Project #198 – Quick Yellow Tomato Dip

Today I am going to sulk at home. I’m going to sulk and eat and entire loaf of bread. I’m going to sulk, eat a loaf of bread covered in sauce, and watch trashy TV shows that I’m embarrassed to watch when my husband is home.

This has been a day.

Let’s make some sauce.


  • 2 tbsp of olive oil
  • 2 minced garlic cloves
  • ~1.5 cups of chopped yellow pear tomatoes
  • 2 tbsp balsamic vinegar
  • Pinch salt
  • 2 tbsp chopped basil

Fry the garlic in the olive oil over medium-high heat until brown.
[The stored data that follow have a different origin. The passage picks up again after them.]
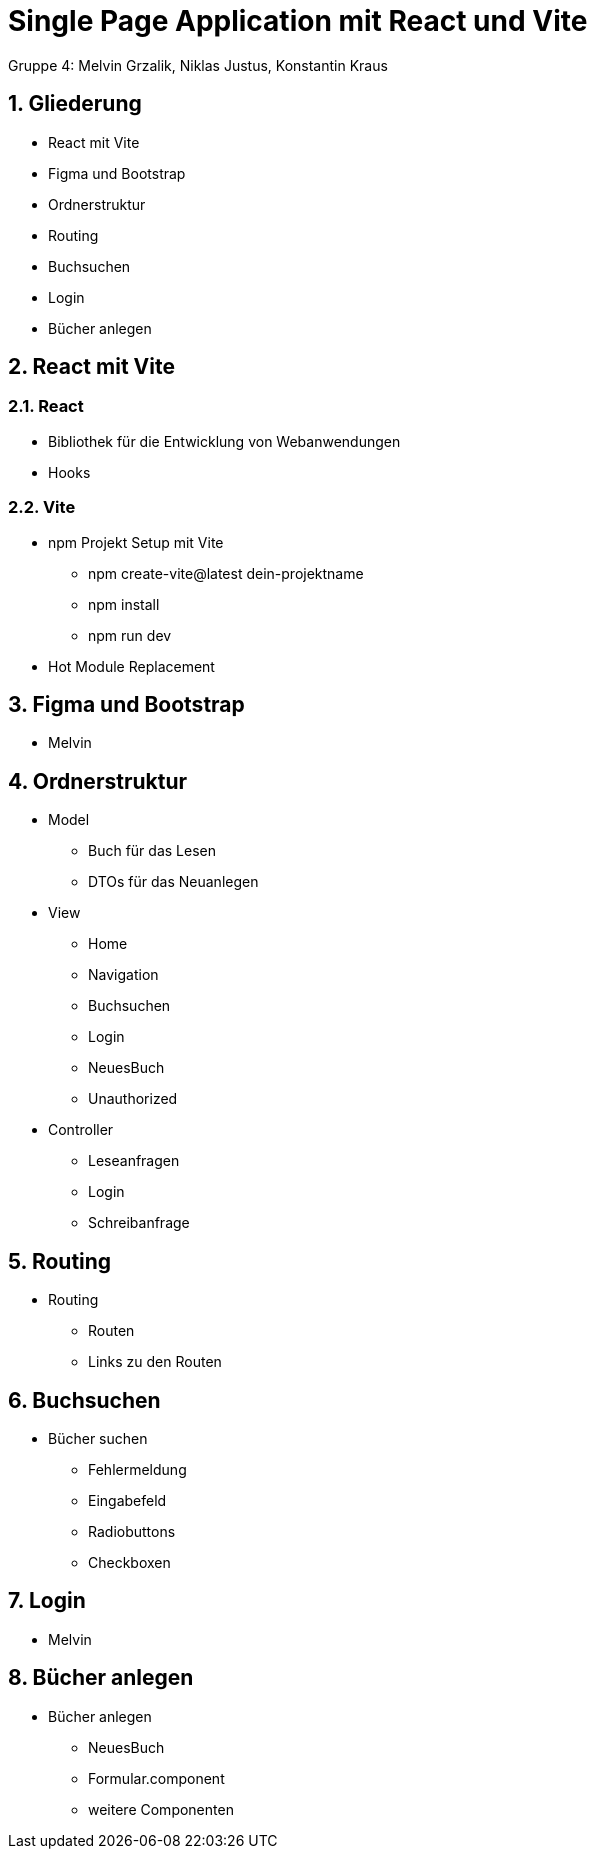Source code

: :revealjsdir: ../node_modules/reveal.js
:revealjs_slideNumber: true
:sectnums:

= Single Page Application mit React und Vite

Gruppe 4: Melvin Grzalik, Niklas Justus, Konstantin Kraus

== Gliederung

* React mit Vite
* Figma und Bootstrap
* Ordnerstruktur
* Routing
* Buchsuchen
* Login
* Bücher anlegen

== React mit Vite

=== React

* Bibliothek für die Entwicklung von Webanwendungen

* Hooks

=== Vite

* npm Projekt Setup mit Vite
  - npm create-vite@latest dein-projektname
  - npm install
  - npm run dev
* Hot Module Replacement



== Figma und Bootstrap

* Melvin

== Ordnerstruktur

* Model
  - Buch für das Lesen
  - DTOs für das Neuanlegen
* View
  - Home
  - Navigation
  - Buchsuchen
  - Login
  - NeuesBuch
  - Unauthorized
* Controller
  - Leseanfragen
  - Login
  - Schreibanfrage

== Routing
* Routing
  - Routen
  - Links zu den Routen

== Buchsuchen

* Bücher suchen
  - Fehlermeldung
  - Eingabefeld
  - Radiobuttons
  - Checkboxen

== Login

* Melvin

== Bücher anlegen

* Bücher anlegen
  - NeuesBuch
  - Formular.component
  - weitere Componenten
While the garlic is cooking toss the chopped tomatoes (seeds & skins intact*) in the balsamic vinegar and salt. Stir the tomatoes mixture into the olive oil and garlic. Reduce heat to medium and cook for 15 minutes with the lid off, stirring occasionally. Add the basil and cook for another 10 minutes, or until the sauce thickens.

*I’ve noticed that the seeds and skins of yellow pear tomatoes are the most flavorful part. They’re tiny tomatoes, anyway so it’s a ridiculous amount of work and you’ll be discarding 75% of each fruit.